Zimbabwe could hardly do worse in following on and in the event gave a capacity third-day crowd the best of both worlds. The entertainment, comprising Zimbabwean resistance and inevitable English victory, went on into the late afternoon. Ebrahim concentrated fiercely and made a half-century, while Friend indulged in some unfettered hitting towards the end.

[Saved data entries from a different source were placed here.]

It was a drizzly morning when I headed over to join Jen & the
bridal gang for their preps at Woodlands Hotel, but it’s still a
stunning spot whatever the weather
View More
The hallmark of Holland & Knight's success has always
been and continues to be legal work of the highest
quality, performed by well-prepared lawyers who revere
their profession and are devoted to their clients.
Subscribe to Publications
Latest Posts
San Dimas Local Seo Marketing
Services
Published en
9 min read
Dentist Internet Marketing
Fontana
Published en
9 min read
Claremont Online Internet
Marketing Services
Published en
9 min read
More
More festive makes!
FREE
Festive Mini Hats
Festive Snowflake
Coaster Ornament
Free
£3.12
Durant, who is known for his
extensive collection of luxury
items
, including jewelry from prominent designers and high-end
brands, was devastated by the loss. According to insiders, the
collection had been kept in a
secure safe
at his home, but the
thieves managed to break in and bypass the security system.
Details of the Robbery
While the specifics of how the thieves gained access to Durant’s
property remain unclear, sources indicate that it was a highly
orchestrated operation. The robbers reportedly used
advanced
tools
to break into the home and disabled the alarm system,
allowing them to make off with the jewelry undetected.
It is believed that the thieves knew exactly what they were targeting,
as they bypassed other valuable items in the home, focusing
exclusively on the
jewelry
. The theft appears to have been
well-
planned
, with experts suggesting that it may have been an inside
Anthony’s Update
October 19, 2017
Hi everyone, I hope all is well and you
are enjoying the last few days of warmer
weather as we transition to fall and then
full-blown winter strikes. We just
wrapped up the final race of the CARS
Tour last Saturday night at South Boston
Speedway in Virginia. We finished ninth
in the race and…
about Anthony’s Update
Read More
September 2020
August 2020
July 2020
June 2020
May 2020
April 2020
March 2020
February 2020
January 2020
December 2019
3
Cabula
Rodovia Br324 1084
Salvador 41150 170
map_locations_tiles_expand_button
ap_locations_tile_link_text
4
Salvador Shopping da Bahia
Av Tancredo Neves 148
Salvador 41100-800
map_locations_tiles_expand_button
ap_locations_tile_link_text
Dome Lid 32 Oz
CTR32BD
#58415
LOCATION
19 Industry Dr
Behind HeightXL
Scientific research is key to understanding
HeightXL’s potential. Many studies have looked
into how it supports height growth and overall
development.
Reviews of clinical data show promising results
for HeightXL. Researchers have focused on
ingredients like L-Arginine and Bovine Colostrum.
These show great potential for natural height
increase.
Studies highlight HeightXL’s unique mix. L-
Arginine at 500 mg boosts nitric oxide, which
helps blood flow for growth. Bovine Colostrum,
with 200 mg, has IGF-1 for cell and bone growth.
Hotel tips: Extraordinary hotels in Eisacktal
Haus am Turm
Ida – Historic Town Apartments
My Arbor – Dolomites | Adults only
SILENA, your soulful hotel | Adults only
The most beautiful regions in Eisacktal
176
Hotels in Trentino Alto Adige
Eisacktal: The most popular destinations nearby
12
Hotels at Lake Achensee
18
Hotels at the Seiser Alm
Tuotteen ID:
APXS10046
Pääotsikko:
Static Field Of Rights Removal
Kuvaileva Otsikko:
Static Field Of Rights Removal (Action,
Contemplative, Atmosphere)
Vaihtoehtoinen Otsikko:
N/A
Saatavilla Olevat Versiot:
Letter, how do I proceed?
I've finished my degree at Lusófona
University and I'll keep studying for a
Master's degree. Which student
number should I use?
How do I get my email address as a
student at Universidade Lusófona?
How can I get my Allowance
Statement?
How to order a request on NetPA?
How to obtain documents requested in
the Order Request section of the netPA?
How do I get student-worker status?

Anderson, who seemed like an old hand in his second Test, was given every opportunity by Hussain to take another five-wicket haul. He was denied by Harmison who, to the delight of the crowd, finished off the match and the series by bouncing out Price and yorking Hondo. For the first time since the 1985 Ashes, England had won successive Tests by an innings. It was a happy omen for future Tests here. Unlike the last new ground - Bramall Lane, Sheffield, used in 1902 but never again - the Riverside looked here to stay.
Man of the Match: R. L. Johnson. Attendance: 25,878; receipts £569,159.
Men of the Series: England - M. A. Butcher; Zimbabwe - H. H. Streak.
Close of play: First day, England 298-5 (Stewart 67, McGrath 68); Second day, Zimbabwe 41-1 (Ebrahim 22, Carlisle 19).